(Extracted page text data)
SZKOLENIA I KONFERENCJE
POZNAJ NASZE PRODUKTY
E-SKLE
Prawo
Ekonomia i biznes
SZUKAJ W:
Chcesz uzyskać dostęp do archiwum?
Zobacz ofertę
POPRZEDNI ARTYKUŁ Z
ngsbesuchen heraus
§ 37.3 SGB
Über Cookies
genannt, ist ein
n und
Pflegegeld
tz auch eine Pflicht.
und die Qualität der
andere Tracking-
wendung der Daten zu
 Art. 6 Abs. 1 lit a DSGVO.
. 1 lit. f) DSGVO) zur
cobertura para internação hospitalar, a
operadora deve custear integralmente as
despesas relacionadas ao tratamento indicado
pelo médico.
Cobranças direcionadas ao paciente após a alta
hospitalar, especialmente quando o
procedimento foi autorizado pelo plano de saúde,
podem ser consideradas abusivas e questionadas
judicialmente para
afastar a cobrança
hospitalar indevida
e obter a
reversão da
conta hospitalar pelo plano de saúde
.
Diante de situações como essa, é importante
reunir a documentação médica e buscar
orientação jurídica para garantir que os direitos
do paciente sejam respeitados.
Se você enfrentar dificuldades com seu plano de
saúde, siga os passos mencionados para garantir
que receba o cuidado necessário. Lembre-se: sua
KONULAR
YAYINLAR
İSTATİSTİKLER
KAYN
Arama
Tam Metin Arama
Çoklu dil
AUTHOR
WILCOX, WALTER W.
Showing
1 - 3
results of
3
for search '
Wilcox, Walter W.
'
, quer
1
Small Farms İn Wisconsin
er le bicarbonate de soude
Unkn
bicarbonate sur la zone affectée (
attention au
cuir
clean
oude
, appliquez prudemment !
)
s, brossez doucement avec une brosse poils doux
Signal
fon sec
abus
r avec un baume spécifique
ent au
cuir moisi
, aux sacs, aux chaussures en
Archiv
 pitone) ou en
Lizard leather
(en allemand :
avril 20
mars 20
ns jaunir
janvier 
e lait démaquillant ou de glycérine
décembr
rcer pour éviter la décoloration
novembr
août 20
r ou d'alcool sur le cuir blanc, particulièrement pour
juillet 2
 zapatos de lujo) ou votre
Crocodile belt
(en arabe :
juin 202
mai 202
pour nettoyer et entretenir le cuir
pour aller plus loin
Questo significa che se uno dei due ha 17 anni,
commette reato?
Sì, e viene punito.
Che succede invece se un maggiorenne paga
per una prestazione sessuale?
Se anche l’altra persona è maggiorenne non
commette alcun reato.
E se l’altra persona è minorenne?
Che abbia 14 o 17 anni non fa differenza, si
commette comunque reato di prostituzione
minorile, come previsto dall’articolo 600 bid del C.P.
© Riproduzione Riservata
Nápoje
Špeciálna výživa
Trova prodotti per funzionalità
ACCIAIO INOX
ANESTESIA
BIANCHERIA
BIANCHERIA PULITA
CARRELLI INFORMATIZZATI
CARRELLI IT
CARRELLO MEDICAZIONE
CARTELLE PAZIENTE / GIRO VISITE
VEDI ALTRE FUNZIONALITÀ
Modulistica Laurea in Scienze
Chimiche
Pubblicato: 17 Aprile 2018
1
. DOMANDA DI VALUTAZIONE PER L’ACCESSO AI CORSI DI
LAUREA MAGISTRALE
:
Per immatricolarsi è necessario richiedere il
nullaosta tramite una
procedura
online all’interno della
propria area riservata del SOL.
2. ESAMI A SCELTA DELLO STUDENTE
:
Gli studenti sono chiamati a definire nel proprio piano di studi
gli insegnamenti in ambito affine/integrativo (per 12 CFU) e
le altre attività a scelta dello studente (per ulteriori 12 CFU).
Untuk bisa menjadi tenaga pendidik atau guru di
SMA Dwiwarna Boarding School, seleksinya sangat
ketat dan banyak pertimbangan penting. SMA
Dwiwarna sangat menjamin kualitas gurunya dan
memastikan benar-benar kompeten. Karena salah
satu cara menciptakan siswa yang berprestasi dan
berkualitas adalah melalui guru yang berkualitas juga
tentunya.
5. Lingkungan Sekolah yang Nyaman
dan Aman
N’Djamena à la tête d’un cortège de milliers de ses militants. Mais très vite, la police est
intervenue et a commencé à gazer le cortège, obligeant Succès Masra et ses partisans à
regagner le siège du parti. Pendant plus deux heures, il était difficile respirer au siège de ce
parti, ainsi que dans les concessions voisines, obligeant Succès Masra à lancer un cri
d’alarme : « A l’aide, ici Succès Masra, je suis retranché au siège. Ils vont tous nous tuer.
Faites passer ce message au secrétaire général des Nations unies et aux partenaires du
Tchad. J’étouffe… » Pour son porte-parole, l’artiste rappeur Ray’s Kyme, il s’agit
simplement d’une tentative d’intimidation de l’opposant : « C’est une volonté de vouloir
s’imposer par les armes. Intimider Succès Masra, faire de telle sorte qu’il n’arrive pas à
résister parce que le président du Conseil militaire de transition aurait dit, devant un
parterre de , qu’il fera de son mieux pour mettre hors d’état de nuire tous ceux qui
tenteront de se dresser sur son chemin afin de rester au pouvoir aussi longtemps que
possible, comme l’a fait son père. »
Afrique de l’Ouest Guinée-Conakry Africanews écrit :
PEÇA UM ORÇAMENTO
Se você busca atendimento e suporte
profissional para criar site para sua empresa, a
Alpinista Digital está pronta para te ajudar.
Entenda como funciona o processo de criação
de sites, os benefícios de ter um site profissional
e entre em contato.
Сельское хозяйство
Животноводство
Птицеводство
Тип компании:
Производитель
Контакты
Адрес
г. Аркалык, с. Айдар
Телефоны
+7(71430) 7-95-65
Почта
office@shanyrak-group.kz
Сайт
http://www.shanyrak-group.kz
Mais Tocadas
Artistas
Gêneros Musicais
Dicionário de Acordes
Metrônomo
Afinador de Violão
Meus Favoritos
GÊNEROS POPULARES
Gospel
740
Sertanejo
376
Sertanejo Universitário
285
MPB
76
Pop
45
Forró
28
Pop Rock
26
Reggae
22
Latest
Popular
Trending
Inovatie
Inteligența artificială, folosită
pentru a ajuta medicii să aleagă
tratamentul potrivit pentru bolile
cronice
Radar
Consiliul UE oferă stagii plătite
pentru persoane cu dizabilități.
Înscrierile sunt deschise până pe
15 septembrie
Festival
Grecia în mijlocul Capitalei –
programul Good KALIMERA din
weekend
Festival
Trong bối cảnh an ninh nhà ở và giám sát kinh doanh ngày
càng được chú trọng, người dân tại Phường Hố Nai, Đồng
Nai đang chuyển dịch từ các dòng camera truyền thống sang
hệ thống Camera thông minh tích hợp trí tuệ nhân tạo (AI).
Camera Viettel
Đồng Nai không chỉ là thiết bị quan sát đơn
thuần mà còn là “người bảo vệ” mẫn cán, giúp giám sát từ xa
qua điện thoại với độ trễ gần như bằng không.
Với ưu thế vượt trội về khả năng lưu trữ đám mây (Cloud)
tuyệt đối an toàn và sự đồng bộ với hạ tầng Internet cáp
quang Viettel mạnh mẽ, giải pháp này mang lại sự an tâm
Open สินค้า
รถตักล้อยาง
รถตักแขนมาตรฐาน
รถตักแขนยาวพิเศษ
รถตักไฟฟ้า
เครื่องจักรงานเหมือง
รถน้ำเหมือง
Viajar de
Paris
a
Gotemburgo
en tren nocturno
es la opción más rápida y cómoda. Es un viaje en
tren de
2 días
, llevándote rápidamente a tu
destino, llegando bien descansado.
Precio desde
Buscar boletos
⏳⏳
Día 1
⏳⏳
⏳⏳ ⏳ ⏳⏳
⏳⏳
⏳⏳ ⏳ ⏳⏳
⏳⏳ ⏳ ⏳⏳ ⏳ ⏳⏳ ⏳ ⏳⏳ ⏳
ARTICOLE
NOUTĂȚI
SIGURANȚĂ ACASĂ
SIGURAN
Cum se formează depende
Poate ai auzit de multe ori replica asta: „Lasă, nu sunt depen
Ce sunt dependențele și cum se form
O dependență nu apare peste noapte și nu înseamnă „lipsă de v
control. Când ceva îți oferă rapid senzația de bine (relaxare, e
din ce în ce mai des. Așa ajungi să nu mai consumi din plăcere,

**To-do item**
Once you find the line with "e entre em contato." in the entries above, output it and each line after it up to and including the line with "Dicionário de Acordes", and nothing else.

**Exercise output**
e entre em contato.
Сельское хозяйство
Животноводство
Птицеводство
Тип компании:
Производитель
Контакты
Адрес
г. Аркалык, с. Айдар
Телефоны
+7(71430) 7-95-65
Почта
office@shanyrak-group.kz
Сайт
http://www.shanyrak-group.kz
Mais Tocadas
Artistas
Gêneros Musicais
Dicionário de Acordes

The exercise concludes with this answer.